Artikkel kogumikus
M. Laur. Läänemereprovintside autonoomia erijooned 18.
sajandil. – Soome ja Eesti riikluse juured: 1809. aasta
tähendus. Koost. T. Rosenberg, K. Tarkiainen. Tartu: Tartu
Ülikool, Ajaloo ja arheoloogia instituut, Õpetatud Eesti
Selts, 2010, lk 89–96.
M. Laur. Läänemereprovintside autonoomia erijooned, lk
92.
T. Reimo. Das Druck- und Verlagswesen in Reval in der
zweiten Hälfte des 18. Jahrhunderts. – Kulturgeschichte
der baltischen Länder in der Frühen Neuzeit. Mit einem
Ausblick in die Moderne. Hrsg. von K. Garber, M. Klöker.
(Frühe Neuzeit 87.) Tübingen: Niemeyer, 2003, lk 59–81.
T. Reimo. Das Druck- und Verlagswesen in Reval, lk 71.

----------

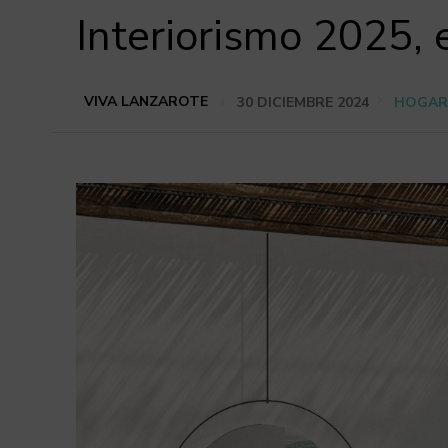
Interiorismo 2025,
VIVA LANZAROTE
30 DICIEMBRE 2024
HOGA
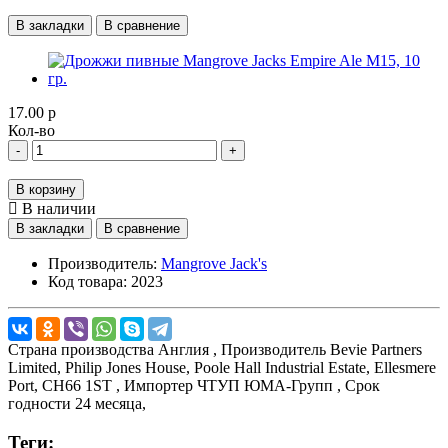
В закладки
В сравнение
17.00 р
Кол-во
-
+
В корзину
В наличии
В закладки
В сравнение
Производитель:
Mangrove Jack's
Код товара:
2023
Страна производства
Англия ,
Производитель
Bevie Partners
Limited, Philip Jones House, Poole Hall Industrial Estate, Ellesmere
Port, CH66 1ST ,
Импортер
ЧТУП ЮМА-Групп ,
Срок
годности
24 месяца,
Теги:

----------

TASK DETAILS: Report each line in the listing above that contains the word "Läänemereprovintside".

YOUR RESPONSE:
M. Laur. Läänemereprovintside autonoomia erijooned 18.
M. Laur. Läänemereprovintside autonoomia erijooned, lk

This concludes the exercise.